Пару недель я не мог прийти в себя. Первые дни даже не мог спать один и перебрался с раскладушкой к бабушке. В школу опять не ходил — новые пропуски списали на ту же корь и повели в халупу через дорогу отливать воском к какой-то сухой старухе. Правда, потом один священник надавал маме по ушам за это бесовское предприятие. Да мне и самому, честно говоря, не понравилось. Когда поняли, что отливание не помогло, повели к психиатру.

— Уэл, уэл, уэл, Александр Васильевич, — говорит мне пожилой врач, не глядя на меня, а листая какие-то бумажечки (возможно, мою легендарную автобиографическую историю болезни). — Давайте займемся вашим случаем. — И только тут поднимает сонливый взгляд, вздыхает, мнет и переплетает пальцы решеточкой.

Весь какой-то долговязый, лысый, изломанный, в огромных выпуклых очках, делающих его похожим на филина.

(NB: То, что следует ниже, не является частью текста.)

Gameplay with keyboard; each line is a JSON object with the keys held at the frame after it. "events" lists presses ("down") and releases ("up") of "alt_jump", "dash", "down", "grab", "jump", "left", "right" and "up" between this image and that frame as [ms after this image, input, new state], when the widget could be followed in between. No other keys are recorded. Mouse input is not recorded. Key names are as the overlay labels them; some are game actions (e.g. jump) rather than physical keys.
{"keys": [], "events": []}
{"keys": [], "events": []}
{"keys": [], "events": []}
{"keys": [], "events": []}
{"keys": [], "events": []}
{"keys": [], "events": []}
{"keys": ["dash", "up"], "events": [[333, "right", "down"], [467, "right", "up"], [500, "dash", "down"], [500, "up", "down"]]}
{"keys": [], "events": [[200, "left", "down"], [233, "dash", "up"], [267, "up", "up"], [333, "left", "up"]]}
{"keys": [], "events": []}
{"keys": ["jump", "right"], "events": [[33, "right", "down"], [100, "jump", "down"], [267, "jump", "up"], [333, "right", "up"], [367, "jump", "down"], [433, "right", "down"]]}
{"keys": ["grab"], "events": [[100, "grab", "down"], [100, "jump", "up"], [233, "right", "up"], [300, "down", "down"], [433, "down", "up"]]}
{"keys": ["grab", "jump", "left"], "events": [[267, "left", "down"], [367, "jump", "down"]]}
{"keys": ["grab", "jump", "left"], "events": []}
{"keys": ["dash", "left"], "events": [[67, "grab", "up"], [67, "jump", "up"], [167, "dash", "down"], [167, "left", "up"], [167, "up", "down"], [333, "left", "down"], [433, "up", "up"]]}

Пальцы длинные, костистые, ломкие, он играет ими, то выгибая, то силясь дотронуться средним пальцем до предплечья, словно желая показать вам, какое он все-таки удивительное чудовище.

— Давайте рассказывайте мне свои приключения.

«Я что тебе, сказителем нанялся, гундосый козел?» — подумал я, но не сказал, так как на кушетке, хоть раньше я и думал, что беседы с психиатром проходят исключительно конфиденциально, сидела мама, и мне пришлось как-то выкручиваться.

— Видите ли, у меня умерла тетушка.

— Что вы, совсем-совсем? — спрашивает доктор взволнованно и озадаченно. Короче, уже тут я понял, что ему самому диагноз пора устанавливать.

— Под лед провалилась на глазах у нашего мальчика, — подсказывает мама сзади. — Сестра моя младшая.

— Замечательно, — говорит доктор и чмокает ртом над бумажками. — Что же поделаешь? Психологическая травма. А как себя сейчас чувствуете? Что-нибудь беспокоит?

— В смысле? — спрашиваю.

— Ну, вообще, что-нибудь беспокоит?

— Здоровье родителей, — говорю.

— Восхитительно. А что конкретно вас беспокоит в здоровье родителей?

— Ну, чтобы не болели. Жили долго. Чтобы наших с Лизкой детей увидели.

— А что у вас с Лизкой? — внезапно оживился доктор.